Turning my back on the sight of Faeriel's desperation, I open the tome and flip through the pages. A strange sensation of familiarity floods me and a half hazy memory of the scent of the sea and the cry of gulls rings in my ears. A flash of that memory of sitting at the cliffside cafe with Razeth across from me. It's the book. It's my book.

Shutting the tome I toss it away from me. It lands cover up. It's a taunt. Pity for them, I don't remember who I was, so I only half understand it, but there is no doubt in my mind finding this book is a taunt. Geraent lost his life over a petty taunt.

There's no enjoying Vrythien tonight. Not after this. I could get both of them killed over slights from a past I don't remember. Who was I to warrant such a reaction? Someone who once smiled like a lover at the man who inevitably caged them. And played distraction to a slave instead of freeing them. The thought alone is enough to make me sick.

I stand and turn, only to smack into Vrythien's hard chest. He could die, too. The thought rips a sob from me, and I step away.

"I have to go for a walk," I explain, shaking my head. I can't be here.

"It's dark already." He states, as close to saying that he's worried about me as he'll ever get.

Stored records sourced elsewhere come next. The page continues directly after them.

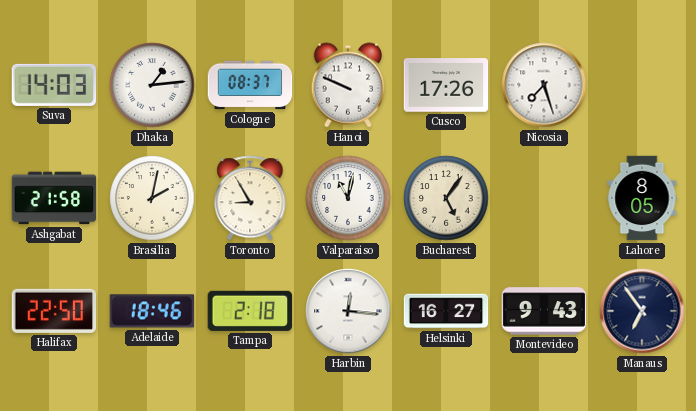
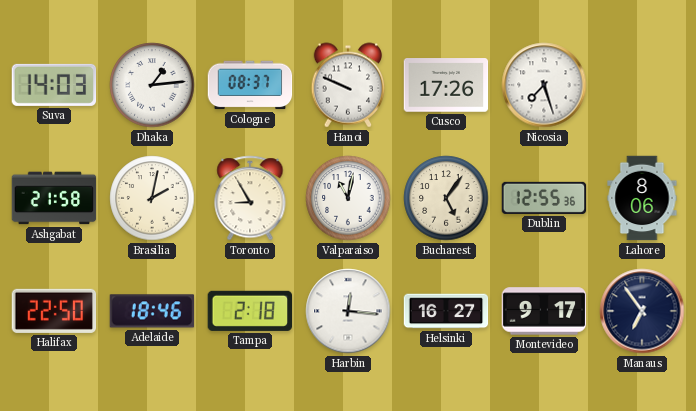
Dublin: none -> 12:55
Lahore: 8:05 -> 8:06
Montevideo: 9:43 -> 9:17
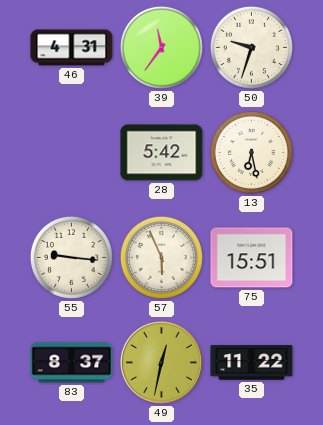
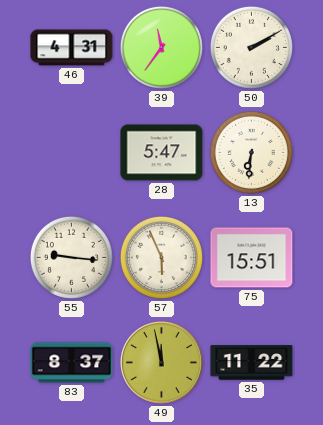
50: 9:33 -> 2:10
28: 5:42 -> 5:47
13: 6:28 -> 6:31
49: 12:32 -> 11:58
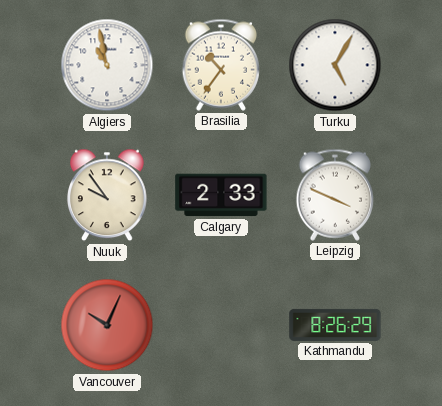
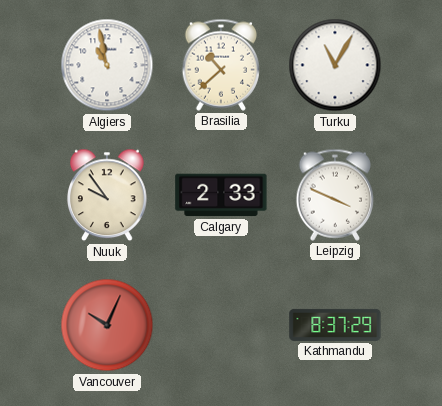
Brasilia: 10:36 -> 10:38
Turku: 5:05 -> 11:05
Kathmandu: 8:26 -> 8:37
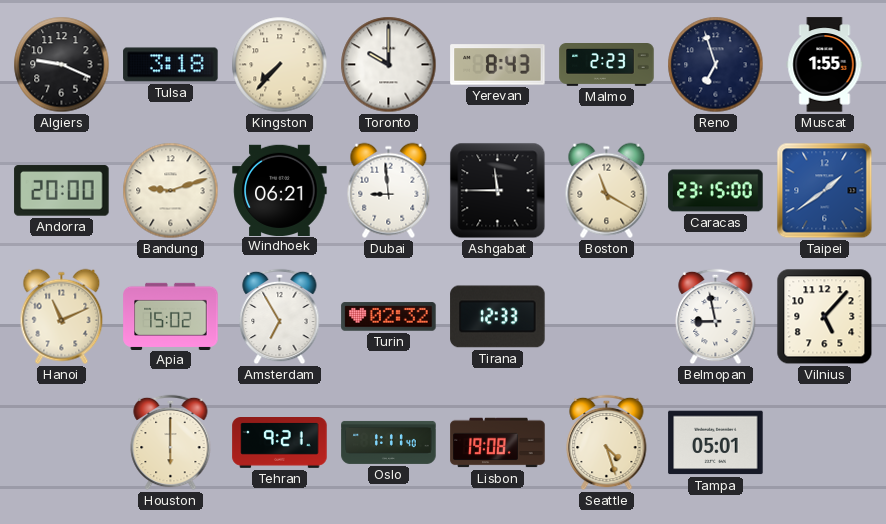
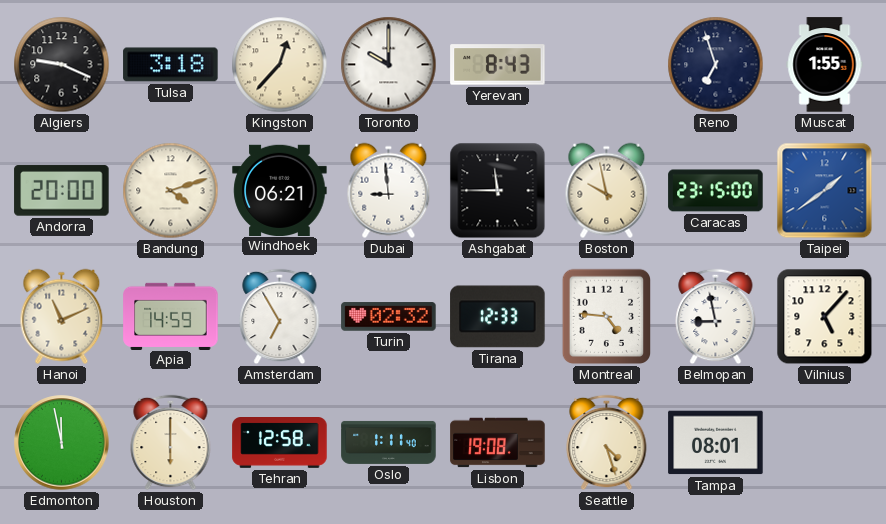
Kingston: 7:37 -> 12:37
Malmo: 2:23 -> none
Bandung: 9:12 -> 4:12
Boston: 11:20 -> 9:58
Apia: 15:02 -> 14:59
Montreal: none -> 4:46
Edmonton: none -> 11:58
Tehran: 9:21 -> 12:58
Tampa: 05:01 -> 08:01
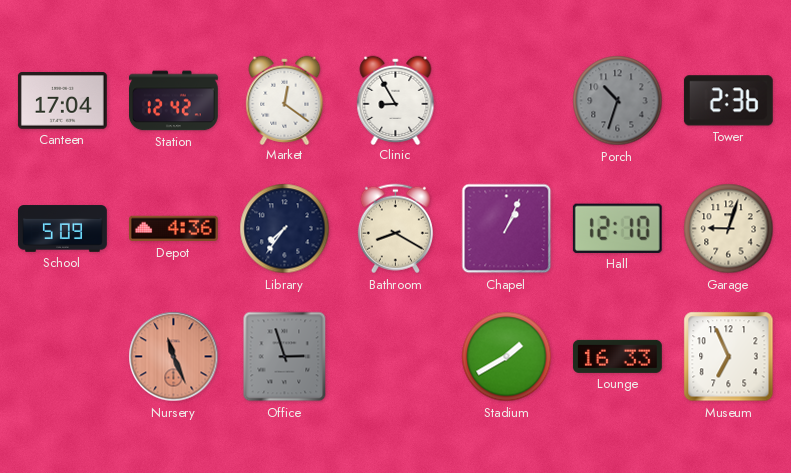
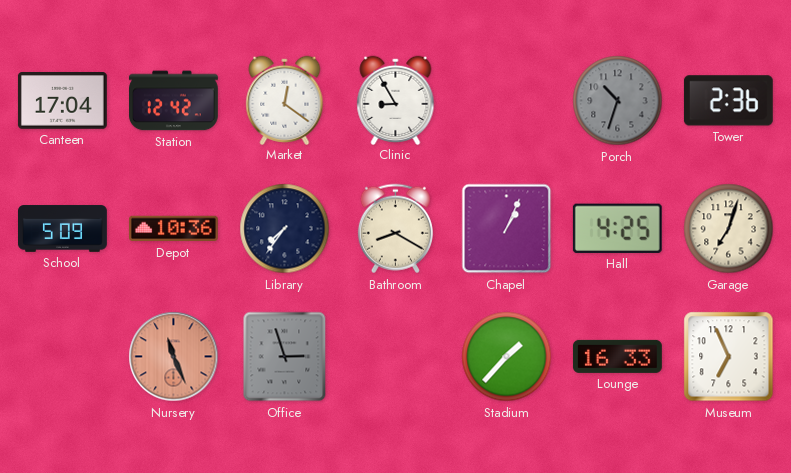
Depot: 4:36 -> 10:36
Hall: 12:10 -> 4:25
Garage: 9:03 -> 7:03
Stadium: 1:40 -> 1:37
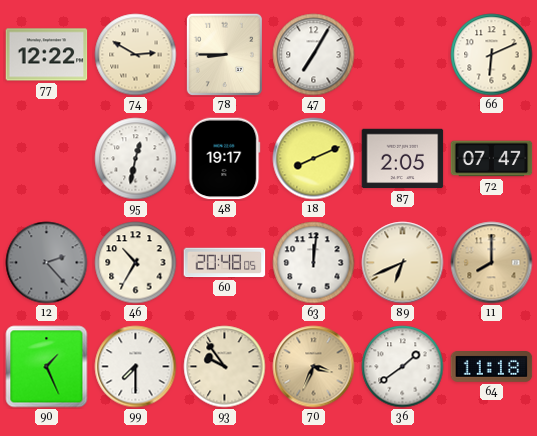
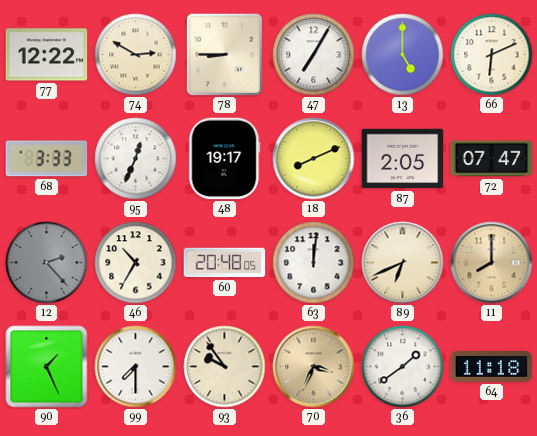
13: none -> 5:00
68: none -> 3:33
95: 12:32 -> 12:34
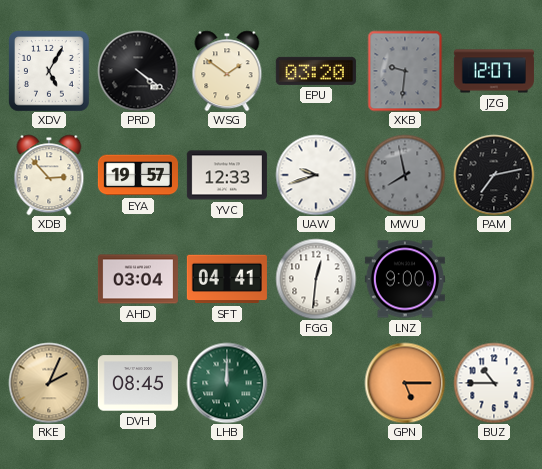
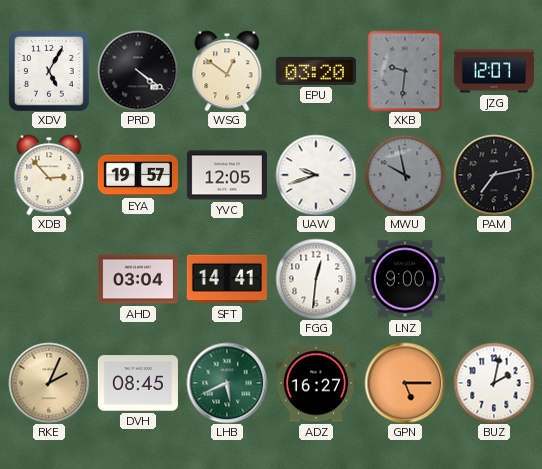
WSG: 1:51 -> 12:51
YVC: 12:33 -> 12:05
MWU: 7:58 -> 9:58
SFT: 04:41 -> 14:41
LHB: 12:00 -> 5:41
ADZ: none -> 16:27
BUZ: 10:45 -> 2:02
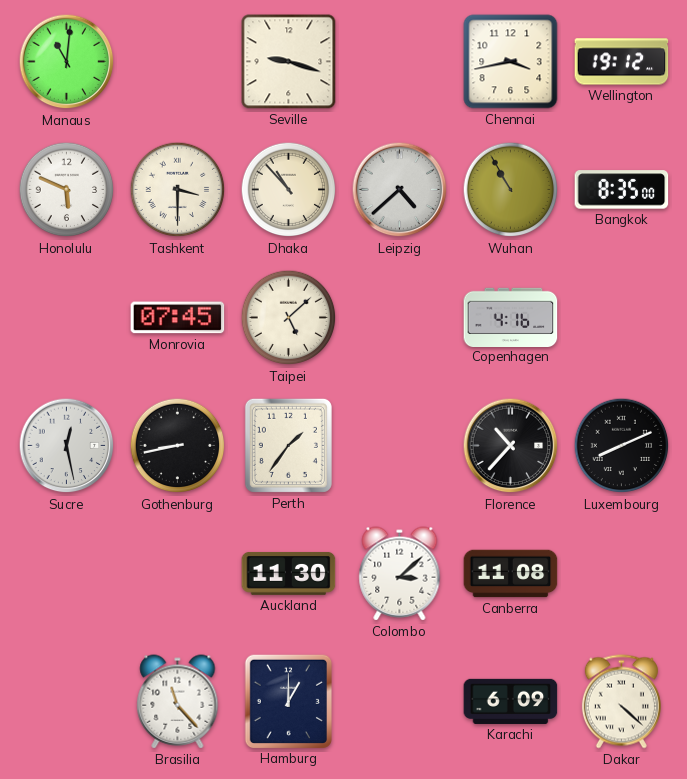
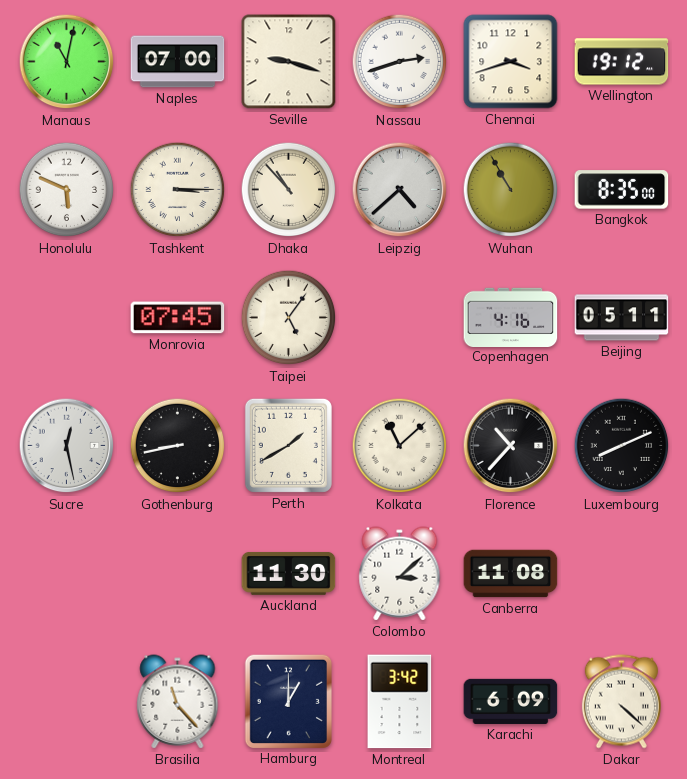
Manaus: 11:01 -> 11:02
Naples: none -> 07:00
Nassau: none -> 2:42
Chennai: 3:43 -> 3:42
Tashkent: 3:30 -> 3:15
Taipei: 5:08 -> 5:06
Beijing: none -> 05:11
Perth: 1:36 -> 1:40
Kolkata: none -> 11:08
Montreal: none -> 3:42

"Yes, and I'm half-elf. I see just as well in the dark as you do." I walk away, and he lets me, never mind that I can practically feel his need to have me close. As I storm off, flashes of me standing over the bard and weeping over Vrythien's body come to mind. Another troubling thought comes to mind... what would happen to Vrythien if he lost me? Losing me would snap that tenuous hold on emotion for him. He'd go back to his life of terror and subjugation.

And I would be the cause of it. No. I can't have that.

#

Silver moonlight streams through the trees, alighting everything in that bluish-cool tint, which leaves me cold. Before me stretches that black lake, the same one we crossed days prior. The Ladies' Lake. I feel the magic this time, taste that crackling power on my tongue. It's a facade. All of it. Nothing around me is real, and it all shimmers with an edge of starlight as though it's begging me to tear away the illusion created for benefit.

"I know you're here," I call out, my voice echoing off into nothingness. In a swirl of that sickly purple smoke, they appear. The one with the crown holds a gleaming phial containing a shimmery liquid with its own light. "Is this the part where you offer me a potion? One that will bring my memories back in exchange for some cryptic price that is only designed to cause me, and those around me pain?" Geraent was so certain the ladies could help. They didn't help at all, the only people they help are themselves--if they're even people at all still.

"Imagine it, feeling whole once again. Knowing who you are, having answers to all the questions about yourself you have at any moment. All your memories intact." She smiles, flashing white teeth that glimmer in the moonlight, a stark contrast to those dark vines that weave in, out, and around her flesh. There's an air of superiority with how she looks at me flanked by her sisters. "We did you a favor. The spell doesn't work on an incomplete set. We did exactly what he asked for, which is more than we usually do. The three of you no longer fit into Razeth's plans." She grins, her smile just a touch too wide. "And for you, we offer you what will help you access your true powers, we offer you knowledge." The others mimic that grin that makes my blood run cold.